▶ **EXERCISE DIRECTIONS**
Starting at the first line of the data, print each line verbatim up to and including the line bearing "(276, 395) none -> [304,395,363,408] odraslih", omitting pictures.
##### TASK INPUT
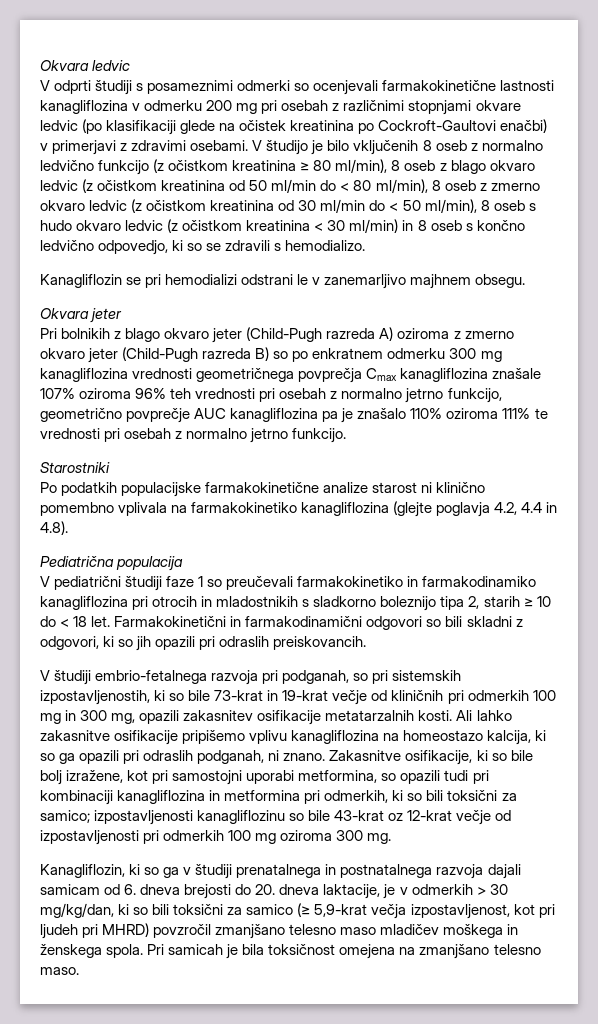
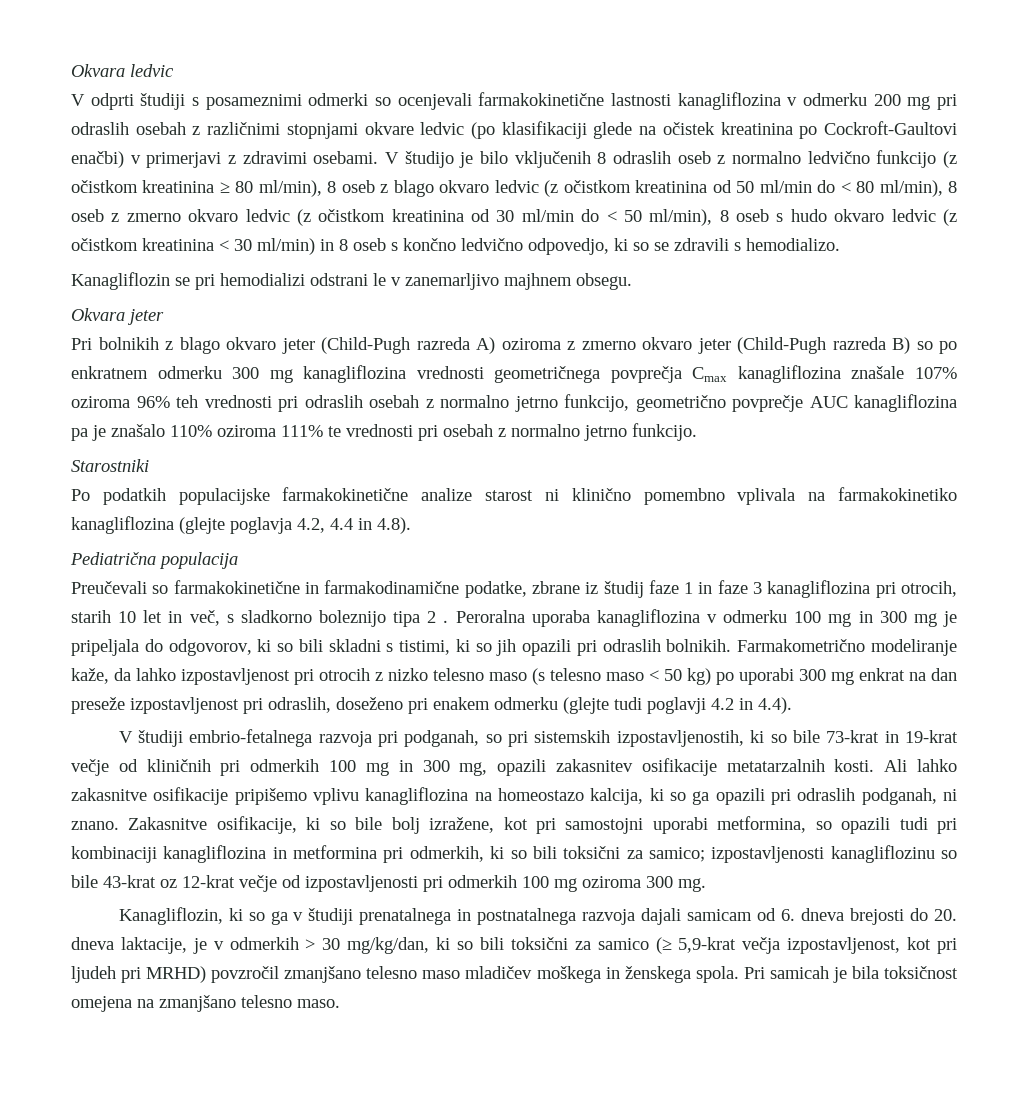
(278, 107) none -> [71,122,129,135] odraslih
(432, 145) none -> [613,151,671,164] odraslih
(276, 395) none -> [304,395,363,408] odraslih
[40,576,537,591] [40,596,551,611] [40,616,423,630] V pediatrični študiji faze 1 so preučevali farmakokinetiko in farmakodinamiko kanagliflozina pri otrocih in mladostnikih s sladkorno boleznijo tipa 2, starih ≥ 10 do < 18 let. Farmakokinetični in farmakodinamični odgovori -> [71,580,957,598] [71,609,957,627] [71,639,272,656] Preučevali so farmakokinetične in farmakodinamične podatke, zbrane iz študij faze 1 in faze 3 kanagliflozina pri otrocih, starih 10 let in več, s sladkorno boleznijo tipa 2 . Peroralna uporaba kanagliflozina v odmerku 100 mg in 300 mg je pripeljala do odgovorov, ki
[515,619,523,627] [40,636,99,650] z odgovori, -> [386,640,451,655] s tistimi,
[273,636,367,650] preiskovancih. -> [666,639,957,656] [71,668,957,685] [71,697,792,714] bolnikih. Farmakometrično modeliranje kaže, da lahko izpostavljenost pri otrocih z nizko telesno maso (s telesno maso < 50 kg) po uporabi 300 mg enkrat na dan preseže izpostavljenost pri odraslih, doseženo pri enakem odmerku (glejte tudi poglavji 4.2 in 4.4).
[102,923,150,937] MHRD) -> [146,966,207,983] MRHD)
##########
▶ **SOLUTION FOR THIS TASK**
(278, 107) none -> [71,122,129,135] odraslih
(432, 145) none -> [613,151,671,164] odraslih
(276, 395) none -> [304,395,363,408] odraslih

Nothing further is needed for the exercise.